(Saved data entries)
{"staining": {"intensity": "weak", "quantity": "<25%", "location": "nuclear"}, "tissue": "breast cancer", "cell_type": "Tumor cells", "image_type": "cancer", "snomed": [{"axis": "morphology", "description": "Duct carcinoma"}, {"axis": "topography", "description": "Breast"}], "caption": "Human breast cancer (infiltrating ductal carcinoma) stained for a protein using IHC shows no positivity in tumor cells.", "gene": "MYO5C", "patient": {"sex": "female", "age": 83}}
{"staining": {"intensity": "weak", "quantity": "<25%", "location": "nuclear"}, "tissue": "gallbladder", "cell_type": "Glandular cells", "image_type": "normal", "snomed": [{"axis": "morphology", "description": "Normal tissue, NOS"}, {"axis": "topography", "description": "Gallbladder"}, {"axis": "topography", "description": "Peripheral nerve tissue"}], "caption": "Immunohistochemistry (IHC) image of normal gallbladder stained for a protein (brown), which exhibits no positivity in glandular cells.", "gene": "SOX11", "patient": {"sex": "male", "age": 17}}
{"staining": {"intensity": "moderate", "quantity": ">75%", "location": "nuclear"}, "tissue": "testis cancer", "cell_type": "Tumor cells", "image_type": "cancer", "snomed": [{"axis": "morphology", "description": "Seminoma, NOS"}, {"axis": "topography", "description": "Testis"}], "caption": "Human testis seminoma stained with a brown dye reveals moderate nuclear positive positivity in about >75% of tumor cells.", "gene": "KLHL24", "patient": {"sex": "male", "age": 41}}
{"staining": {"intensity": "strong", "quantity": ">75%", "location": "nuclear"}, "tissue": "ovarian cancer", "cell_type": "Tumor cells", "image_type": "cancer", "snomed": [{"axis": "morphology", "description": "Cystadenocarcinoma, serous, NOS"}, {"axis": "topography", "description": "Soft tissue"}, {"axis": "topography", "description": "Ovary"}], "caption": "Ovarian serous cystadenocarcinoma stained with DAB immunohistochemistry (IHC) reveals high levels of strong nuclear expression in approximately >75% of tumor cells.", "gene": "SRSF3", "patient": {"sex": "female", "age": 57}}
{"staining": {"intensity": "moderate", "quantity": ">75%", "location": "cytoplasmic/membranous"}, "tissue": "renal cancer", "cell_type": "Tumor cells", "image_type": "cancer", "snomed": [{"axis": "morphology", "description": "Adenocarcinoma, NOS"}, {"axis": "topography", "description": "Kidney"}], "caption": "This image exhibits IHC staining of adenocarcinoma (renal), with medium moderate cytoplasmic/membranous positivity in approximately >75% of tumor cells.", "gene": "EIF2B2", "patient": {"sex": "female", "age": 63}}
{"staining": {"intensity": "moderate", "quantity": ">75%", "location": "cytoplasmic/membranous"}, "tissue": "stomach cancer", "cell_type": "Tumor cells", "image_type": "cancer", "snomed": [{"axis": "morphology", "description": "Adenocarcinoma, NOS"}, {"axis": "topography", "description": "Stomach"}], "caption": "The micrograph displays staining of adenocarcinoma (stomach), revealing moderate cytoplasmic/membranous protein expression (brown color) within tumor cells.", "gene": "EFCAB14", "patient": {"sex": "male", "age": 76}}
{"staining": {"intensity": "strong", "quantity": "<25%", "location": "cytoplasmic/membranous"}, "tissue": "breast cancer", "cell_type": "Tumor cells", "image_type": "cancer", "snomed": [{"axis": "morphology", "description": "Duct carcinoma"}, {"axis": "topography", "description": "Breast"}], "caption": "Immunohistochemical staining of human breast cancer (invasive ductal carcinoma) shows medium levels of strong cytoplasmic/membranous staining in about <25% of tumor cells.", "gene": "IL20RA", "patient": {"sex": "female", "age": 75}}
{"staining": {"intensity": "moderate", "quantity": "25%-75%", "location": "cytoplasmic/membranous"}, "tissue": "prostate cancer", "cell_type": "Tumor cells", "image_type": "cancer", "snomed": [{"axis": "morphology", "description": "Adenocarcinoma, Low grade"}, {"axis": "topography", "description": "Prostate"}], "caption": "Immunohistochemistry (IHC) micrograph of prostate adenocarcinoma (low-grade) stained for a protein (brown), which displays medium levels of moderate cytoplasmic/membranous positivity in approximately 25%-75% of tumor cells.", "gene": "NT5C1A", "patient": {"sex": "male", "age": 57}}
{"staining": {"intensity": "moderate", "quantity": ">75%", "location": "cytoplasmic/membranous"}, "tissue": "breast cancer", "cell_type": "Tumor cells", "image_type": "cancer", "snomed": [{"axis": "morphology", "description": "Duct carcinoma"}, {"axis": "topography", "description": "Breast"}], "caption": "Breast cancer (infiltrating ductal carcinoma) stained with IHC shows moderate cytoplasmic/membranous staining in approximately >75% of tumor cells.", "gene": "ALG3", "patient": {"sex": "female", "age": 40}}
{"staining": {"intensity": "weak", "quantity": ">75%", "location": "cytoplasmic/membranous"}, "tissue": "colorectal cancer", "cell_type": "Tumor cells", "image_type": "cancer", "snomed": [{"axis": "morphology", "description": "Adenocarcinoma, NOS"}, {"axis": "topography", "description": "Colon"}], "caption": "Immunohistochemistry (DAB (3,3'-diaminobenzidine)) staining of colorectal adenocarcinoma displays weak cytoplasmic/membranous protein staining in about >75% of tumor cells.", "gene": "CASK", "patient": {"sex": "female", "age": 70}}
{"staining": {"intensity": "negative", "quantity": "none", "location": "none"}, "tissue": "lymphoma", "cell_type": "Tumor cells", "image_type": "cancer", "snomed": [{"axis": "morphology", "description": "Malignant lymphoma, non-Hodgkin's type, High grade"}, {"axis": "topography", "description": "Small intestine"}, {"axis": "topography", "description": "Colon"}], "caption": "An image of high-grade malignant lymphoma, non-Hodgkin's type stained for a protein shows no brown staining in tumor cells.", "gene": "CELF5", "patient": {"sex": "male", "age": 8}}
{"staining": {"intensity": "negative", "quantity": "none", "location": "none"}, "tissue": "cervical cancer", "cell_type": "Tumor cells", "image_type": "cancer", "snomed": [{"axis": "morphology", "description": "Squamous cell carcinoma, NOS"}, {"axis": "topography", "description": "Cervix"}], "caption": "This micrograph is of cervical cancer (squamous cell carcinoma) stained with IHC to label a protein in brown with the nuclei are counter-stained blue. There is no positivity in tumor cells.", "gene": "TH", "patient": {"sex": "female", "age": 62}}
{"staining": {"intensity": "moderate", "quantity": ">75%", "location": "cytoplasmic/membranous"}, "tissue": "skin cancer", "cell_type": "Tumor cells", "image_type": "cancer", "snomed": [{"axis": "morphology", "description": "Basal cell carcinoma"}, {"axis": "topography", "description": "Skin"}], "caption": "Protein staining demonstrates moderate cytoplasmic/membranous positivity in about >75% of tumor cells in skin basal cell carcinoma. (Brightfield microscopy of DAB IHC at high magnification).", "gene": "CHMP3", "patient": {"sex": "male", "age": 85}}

- [Directions for this task]: Transcribe each entry exactly.

- [Answer box]:
{"staining": {"intensity": "weak", "quantity": "<25%", "location": "nuclear"}, "tissue": "breast cancer", "cell_type": "Tumor cells", "image_type": "cancer", "snomed": [{"axis": "morphology", "description": "Duct carcinoma"}, {"axis": "topography", "description": "Breast"}], "caption": "Human breast cancer (infiltrating ductal carcinoma) stained for a protein using IHC shows no positivity in tumor cells.", "gene": "MYO5C", "patient": {"sex": "female", "age": 83}}
{"staining": {"intensity": "weak", "quantity": "<25%", "location": "nuclear"}, "tissue": "gallbladder", "cell_type": "Glandular cells", "image_type": "normal", "snomed": [{"axis": "morphology", "description": "Normal tissue, NOS"}, {"axis": "topography", "description": "Gallbladder"}, {"axis": "topography", "description": "Peripheral nerve tissue"}], "caption": "Immunohistochemistry (IHC) image of normal gallbladder stained for a protein (brown), which exhibits no positivity in glandular cells.", "gene": "SOX11", "patient": {"sex": "male", "age": 17}}
{"staining": {"intensity": "moderate", "quantity": ">75%", "location": "nuclear"}, "tissue": "testis cancer", "cell_type": "Tumor cells", "image_type": "cancer", "snomed": [{"axis": "morphology", "description": "Seminoma, NOS"}, {"axis": "topography", "description": "Testis"}], "caption": "Human testis seminoma stained with a brown dye reveals moderate nuclear positive positivity in about >75% of tumor cells.", "gene": "KLHL24", "patient": {"sex": "male", "age": 41}}
{"staining": {"intensity": "strong", "quantity": ">75%", "location": "nuclear"}, "tissue": "ovarian cancer", "cell_type": "Tumor cells", "image_type": "cancer", "snomed": [{"axis": "morphology", "description": "Cystadenocarcinoma, serous, NOS"}, {"axis": "topography", "description": "Soft tissue"}, {"axis": "topography", "description": "Ovary"}], "caption": "Ovarian serous cystadenocarcinoma stained with DAB immunohistochemistry (IHC) reveals high levels of strong nuclear expression in approximately >75% of tumor cells.", "gene": "SRSF3", "patient": {"sex": "female", "age": 57}}
{"staining": {"intensity": "moderate", "quantity": ">75%", "location": "cytoplasmic/membranous"}, "tissue": "renal cancer", "cell_type": "Tumor cells", "image_type": "cancer", "snomed": [{"axis": "morphology", "description": "Adenocarcinoma, NOS"}, {"axis": "topography", "description": "Kidney"}], "caption": "This image exhibits IHC staining of adenocarcinoma (renal), with medium moderate cytoplasmic/membranous positivity in approximately >75% of tumor cells.", "gene": "EIF2B2", "patient": {"sex": "female", "age": 63}}
{"staining": {"intensity": "moderate", "quantity": ">75%", "location": "cytoplasmic/membranous"}, "tissue": "stomach cancer", "cell_type": "Tumor cells", "image_type": "cancer", "snomed": [{"axis": "morphology", "description": "Adenocarcinoma, NOS"}, {"axis": "topography", "description": "Stomach"}], "caption": "The micrograph displays staining of adenocarcinoma (stomach), revealing moderate cytoplasmic/membranous protein expression (brown color) within tumor cells.", "gene": "EFCAB14", "patient": {"sex": "male", "age": 76}}
{"staining": {"intensity": "strong", "quantity": "<25%", "location": "cytoplasmic/membranous"}, "tissue": "breast cancer", "cell_type": "Tumor cells", "image_type": "cancer", "snomed": [{"axis": "morphology", "description": "Duct carcinoma"}, {"axis": "topography", "description": "Breast"}], "caption": "Immunohistochemical staining of human breast cancer (invasive ductal carcinoma) shows medium levels of strong cytoplasmic/membranous staining in about <25% of tumor cells.", "gene": "IL20RA", "patient": {"sex": "female", "age": 75}}
{"staining": {"intensity": "moderate", "quantity": "25%-75%", "location": "cytoplasmic/membranous"}, "tissue": "prostate cancer", "cell_type": "Tumor cells", "image_type": "cancer", "snomed": [{"axis": "morphology", "description": "Adenocarcinoma, Low grade"}, {"axis": "topography", "description": "Prostate"}], "caption": "Immunohistochemistry (IHC) micrograph of prostate adenocarcinoma (low-grade) stained for a protein (brown), which displays medium levels of moderate cytoplasmic/membranous positivity in approximately 25%-75% of tumor cells.", "gene": "NT5C1A", "patient": {"sex": "male", "age": 57}}
{"staining": {"intensity": "moderate", "quantity": ">75%", "location": "cytoplasmic/membranous"}, "tissue": "breast cancer", "cell_type": "Tumor cells", "image_type": "cancer", "snomed": [{"axis": "morphology", "description": "Duct carcinoma"}, {"axis": "topography", "description": "Breast"}], "caption": "Breast cancer (infiltrating ductal carcinoma) stained with IHC shows moderate cytoplasmic/membranous staining in approximately >75% of tumor cells.", "gene": "ALG3", "patient": {"sex": "female", "age": 40}}
{"staining": {"intensity": "weak", "quantity": ">75%", "location": "cytoplasmic/membranous"}, "tissue": "colorectal cancer", "cell_type": "Tumor cells", "image_type": "cancer", "snomed": [{"axis": "morphology", "description": "Adenocarcinoma, NOS"}, {"axis": "topography", "description": "Colon"}], "caption": "Immunohistochemistry (DAB (3,3'-diaminobenzidine)) staining of colorectal adenocarcinoma displays weak cytoplasmic/membranous protein staining in about >75% of tumor cells.", "gene": "CASK", "patient": {"sex": "female", "age": 70}}
{"staining": {"intensity": "negative", "quantity": "none", "location": "none"}, "tissue": "lymphoma", "cell_type": "Tumor cells", "image_type": "cancer", "snomed": [{"axis": "morphology", "description": "Malignant lymphoma, non-Hodgkin's type, High grade"}, {"axis": "topography", "description": "Small intestine"}, {"axis": "topography", "description": "Colon"}], "caption": "An image of high-grade malignant lymphoma, non-Hodgkin's type stained for a protein shows no brown staining in tumor cells.", "gene": "CELF5", "patient": {"sex": "male", "age": 8}}
{"staining": {"intensity": "negative", "quantity": "none", "location": "none"}, "tissue": "cervical cancer", "cell_type": "Tumor cells", "image_type": "cancer", "snomed": [{"axis": "morphology", "description": "Squamous cell carcinoma, NOS"}, {"axis": "topography", "description": "Cervix"}], "caption": "This micrograph is of cervical cancer (squamous cell carcinoma) stained with IHC to label a protein in brown with the nuclei are counter-stained blue. There is no positivity in tumor cells.", "gene": "TH", "patient": {"sex": "female", "age": 62}}
{"staining": {"intensity": "moderate", "quantity": ">75%", "location": "cytoplasmic/membranous"}, "tissue": "skin cancer", "cell_type": "Tumor cells", "image_type": "cancer", "snomed": [{"axis": "morphology", "description": "Basal cell carcinoma"}, {"axis": "topography", "description": "Skin"}], "caption": "Protein staining demonstrates moderate cytoplasmic/membranous positivity in about >75% of tumor cells in skin basal cell carcinoma. (Brightfield microscopy of DAB IHC at high magnification).", "gene": "CHMP3", "patient": {"sex": "male", "age": 85}}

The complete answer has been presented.